**文档节选:**
________________________________________

Starkware首席产品官Avihu Levy近日公布了一套名为QSB(Quantum Safe Bitcoin)的方案,试图在不进行软分叉、不增加新操作码、也无需社区协调升级的情况下,让比特币交易具备面向量子计算威胁的防护能力。这项研究于4月9日公开,并附带论文与开源实现。其核心意义在于:它基于比特币协议中早已存在的规则构建,而不是等待未来的共识层改造。
聚焦量子计算对比特币签名的潜在威胁
QSB针对的核心问题,是比特币当前广泛使用的ECDSA椭圆曲线签名在足够强大的量子计算机面前可能被Shor算法破解。一旦公钥暴露在链上,攻击者理论上可能反推出私钥并伪造签名,从而转移资金。报道指出,P2PK输出、传统地址以及Taproot的keyspend路径,在公钥上链后都可能面临类似风险。
Levy的方案尝试把安全性基础从椭圆曲线难题,转移到RIPEMD-160哈希原像抗性上。与可直接威胁椭圆曲线密码的Shor算法不同,量子计算机对哈希函数通常只能借助Grover算法获得平方级加速,因此其破坏方式和效率并不相同。
如何在现有脚本规则内实现“量子安全”
根据论文说明,QSB完全运行在比特币既有Legacy Script限制之内,包括201个操作码上限与10,000字节约束。它修正了Robin Linus早前提出的Binohash思路中的两个关键问题:一是依赖椭圆曲线特性的签名尺寸工作量证明谜题,二是潜在的sighash标志复用漏洞。

________________________________________

**题目要求:** 把文档节选中以“QSB针对的核心问题”开头的那一段改写成要点列表，保留其主要事实。 作答时只依据这段文档节选。

**提供的记录:**
________________________________________

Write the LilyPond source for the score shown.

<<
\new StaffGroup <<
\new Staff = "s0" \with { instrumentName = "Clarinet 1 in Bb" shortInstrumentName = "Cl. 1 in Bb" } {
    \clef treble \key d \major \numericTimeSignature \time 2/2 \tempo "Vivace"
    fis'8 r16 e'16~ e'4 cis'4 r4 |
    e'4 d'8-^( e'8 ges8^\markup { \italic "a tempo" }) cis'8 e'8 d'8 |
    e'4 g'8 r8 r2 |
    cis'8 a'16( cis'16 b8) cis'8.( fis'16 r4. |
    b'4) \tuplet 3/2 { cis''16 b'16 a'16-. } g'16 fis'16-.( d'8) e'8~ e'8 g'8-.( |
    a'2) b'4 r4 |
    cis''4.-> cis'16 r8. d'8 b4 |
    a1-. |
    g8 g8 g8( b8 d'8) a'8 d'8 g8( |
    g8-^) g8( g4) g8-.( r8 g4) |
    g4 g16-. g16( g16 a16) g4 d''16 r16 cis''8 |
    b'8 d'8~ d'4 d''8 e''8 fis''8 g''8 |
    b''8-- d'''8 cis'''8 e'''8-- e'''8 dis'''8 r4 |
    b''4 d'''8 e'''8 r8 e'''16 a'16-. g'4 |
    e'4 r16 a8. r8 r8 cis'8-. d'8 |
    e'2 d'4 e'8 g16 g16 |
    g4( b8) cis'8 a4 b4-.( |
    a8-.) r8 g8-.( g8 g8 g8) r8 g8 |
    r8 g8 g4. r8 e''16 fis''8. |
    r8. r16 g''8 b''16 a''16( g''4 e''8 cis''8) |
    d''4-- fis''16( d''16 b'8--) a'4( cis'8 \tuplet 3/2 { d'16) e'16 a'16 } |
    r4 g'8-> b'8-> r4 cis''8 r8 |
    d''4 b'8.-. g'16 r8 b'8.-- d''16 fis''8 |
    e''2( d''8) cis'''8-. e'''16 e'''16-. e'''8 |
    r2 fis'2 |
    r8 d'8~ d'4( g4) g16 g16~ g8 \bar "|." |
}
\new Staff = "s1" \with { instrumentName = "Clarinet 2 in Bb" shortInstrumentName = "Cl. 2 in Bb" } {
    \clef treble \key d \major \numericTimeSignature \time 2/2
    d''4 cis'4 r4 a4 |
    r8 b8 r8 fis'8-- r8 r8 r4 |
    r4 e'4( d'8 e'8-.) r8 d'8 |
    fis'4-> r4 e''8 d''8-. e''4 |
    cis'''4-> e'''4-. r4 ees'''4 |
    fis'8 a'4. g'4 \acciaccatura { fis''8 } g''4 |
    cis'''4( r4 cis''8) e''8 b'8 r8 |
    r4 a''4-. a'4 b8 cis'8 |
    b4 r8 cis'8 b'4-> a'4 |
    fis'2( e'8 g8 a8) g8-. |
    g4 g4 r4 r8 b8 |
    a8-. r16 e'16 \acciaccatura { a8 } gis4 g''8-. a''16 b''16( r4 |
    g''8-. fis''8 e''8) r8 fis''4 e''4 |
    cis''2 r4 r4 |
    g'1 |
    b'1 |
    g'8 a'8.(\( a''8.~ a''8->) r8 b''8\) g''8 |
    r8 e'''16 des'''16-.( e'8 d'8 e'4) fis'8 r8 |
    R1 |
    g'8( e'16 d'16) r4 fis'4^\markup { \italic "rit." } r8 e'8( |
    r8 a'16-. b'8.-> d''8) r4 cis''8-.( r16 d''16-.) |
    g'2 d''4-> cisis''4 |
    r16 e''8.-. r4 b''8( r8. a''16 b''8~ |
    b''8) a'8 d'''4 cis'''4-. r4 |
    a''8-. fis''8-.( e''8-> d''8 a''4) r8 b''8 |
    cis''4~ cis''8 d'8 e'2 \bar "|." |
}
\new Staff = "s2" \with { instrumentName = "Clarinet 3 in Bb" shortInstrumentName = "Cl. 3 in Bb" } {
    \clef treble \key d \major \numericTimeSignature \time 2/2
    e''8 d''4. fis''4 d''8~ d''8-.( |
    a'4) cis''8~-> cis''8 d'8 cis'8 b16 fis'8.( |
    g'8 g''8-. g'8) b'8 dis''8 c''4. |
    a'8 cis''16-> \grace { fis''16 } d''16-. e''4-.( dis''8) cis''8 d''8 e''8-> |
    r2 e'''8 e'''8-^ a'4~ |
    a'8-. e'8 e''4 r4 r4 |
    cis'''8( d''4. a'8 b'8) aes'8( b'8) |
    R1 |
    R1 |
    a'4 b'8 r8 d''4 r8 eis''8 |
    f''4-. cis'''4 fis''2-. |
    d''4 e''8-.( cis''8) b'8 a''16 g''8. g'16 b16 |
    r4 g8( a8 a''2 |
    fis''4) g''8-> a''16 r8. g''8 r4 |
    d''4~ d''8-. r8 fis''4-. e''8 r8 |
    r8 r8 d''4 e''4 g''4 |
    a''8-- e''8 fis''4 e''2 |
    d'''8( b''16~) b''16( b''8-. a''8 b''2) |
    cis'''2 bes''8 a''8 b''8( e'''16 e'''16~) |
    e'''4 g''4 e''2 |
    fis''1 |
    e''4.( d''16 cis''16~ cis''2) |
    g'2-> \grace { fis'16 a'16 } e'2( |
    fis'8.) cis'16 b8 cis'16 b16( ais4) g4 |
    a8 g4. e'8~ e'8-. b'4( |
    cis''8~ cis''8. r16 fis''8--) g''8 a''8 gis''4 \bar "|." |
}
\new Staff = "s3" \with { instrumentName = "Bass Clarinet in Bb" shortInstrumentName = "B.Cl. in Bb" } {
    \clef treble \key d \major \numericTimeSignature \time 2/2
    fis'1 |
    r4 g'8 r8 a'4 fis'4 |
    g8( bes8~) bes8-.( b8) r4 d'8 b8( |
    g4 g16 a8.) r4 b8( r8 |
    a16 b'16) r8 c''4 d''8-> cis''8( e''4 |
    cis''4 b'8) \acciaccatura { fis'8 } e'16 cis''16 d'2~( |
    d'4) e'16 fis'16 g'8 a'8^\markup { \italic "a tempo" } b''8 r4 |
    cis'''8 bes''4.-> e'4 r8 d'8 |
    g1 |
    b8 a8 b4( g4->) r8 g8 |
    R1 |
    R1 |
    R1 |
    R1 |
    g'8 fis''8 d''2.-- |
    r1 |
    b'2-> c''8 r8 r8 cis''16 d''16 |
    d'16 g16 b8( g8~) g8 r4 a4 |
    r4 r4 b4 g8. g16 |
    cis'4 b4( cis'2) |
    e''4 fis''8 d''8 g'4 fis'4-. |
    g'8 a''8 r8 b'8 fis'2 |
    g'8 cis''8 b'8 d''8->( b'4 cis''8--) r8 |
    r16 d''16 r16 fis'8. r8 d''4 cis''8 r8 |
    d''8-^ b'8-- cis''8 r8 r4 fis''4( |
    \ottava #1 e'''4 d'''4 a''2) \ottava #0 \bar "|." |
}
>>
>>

________________________________________

**结果:**
- 核心问题：比特币目前广泛使用的ECDSA椭圆曲线签名，面对足够强大的量子计算机，可能被Shor算法破解。
- 风险方式：公钥一旦暴露在链上，攻击者理论上可能反推出私钥、伪造签名，进而转移资金。
- 可能受影响的类型：据报道，P2PK输出、传统地址以及Taproot的keyspend路径，在公钥上链后都可能面临类似风险。